Page layout parsing data:
----
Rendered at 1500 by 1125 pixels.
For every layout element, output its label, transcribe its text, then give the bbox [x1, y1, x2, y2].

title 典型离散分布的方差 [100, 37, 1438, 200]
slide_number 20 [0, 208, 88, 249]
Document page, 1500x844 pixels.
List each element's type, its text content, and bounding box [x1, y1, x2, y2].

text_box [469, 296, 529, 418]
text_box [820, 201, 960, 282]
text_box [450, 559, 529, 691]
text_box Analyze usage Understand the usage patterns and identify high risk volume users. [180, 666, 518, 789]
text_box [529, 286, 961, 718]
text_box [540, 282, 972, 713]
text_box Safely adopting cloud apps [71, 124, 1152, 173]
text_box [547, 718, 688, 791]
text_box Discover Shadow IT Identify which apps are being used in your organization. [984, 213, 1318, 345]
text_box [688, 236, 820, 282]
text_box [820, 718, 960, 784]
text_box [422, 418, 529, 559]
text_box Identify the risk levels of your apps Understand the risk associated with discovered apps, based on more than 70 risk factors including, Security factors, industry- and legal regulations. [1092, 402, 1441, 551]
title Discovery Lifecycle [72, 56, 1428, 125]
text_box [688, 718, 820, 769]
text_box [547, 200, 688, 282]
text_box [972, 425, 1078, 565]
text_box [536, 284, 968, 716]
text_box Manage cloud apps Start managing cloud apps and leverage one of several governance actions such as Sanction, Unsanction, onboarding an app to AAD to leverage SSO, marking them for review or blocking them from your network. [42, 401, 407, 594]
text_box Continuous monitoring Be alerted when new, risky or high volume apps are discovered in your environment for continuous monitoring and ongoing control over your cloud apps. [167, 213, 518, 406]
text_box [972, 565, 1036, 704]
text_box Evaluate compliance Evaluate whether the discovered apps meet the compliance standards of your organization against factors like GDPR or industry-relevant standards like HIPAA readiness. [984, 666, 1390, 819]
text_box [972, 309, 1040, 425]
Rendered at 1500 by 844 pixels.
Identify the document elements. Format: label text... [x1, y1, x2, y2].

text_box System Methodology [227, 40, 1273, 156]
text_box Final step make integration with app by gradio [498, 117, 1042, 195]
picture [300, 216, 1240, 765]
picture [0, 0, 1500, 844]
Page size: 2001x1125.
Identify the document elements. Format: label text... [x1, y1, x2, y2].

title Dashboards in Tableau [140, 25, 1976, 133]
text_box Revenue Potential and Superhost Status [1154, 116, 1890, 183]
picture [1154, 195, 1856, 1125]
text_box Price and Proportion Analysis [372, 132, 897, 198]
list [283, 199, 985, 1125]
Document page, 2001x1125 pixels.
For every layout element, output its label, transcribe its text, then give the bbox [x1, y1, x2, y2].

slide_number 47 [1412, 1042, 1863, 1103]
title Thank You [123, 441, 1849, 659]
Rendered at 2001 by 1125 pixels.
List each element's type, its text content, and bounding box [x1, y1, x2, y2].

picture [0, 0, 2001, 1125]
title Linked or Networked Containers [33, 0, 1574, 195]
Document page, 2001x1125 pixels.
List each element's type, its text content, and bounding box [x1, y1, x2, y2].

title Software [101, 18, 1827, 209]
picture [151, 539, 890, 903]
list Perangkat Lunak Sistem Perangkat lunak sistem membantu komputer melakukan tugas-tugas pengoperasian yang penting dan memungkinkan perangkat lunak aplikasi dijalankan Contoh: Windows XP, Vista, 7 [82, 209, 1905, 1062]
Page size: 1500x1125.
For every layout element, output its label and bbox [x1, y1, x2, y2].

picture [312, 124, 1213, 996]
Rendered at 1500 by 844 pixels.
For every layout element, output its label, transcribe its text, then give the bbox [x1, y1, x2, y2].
----
PROBLEM:
Copy exactly the lines from the top of the entries through the line with "text_box [820, 718, 960, 784]" in it, please, keeping both ends and adding nothing.

RESPONSE TO THIS TASK:
Rendered at 1500 by 1125 pixels.
For every layout element, output its label, transcribe its text, then give the bbox [x1, y1, x2, y2].

title 典型离散分布的方差 [100, 37, 1438, 200]
slide_number 20 [0, 208, 88, 249]
Document page, 1500x844 pixels.
List each element's type, its text content, and bounding box [x1, y1, x2, y2].

text_box [469, 296, 529, 418]
text_box [820, 201, 960, 282]
text_box [450, 559, 529, 691]
text_box Analyze usage Understand the usage patterns and identify high risk volume users. [180, 666, 518, 789]
text_box [529, 286, 961, 718]
text_box [540, 282, 972, 713]
text_box Safely adopting cloud apps [71, 124, 1152, 173]
text_box [547, 718, 688, 791]
text_box Discover Shadow IT Identify which apps are being used in your organization. [984, 213, 1318, 345]
text_box [688, 236, 820, 282]
text_box [820, 718, 960, 784]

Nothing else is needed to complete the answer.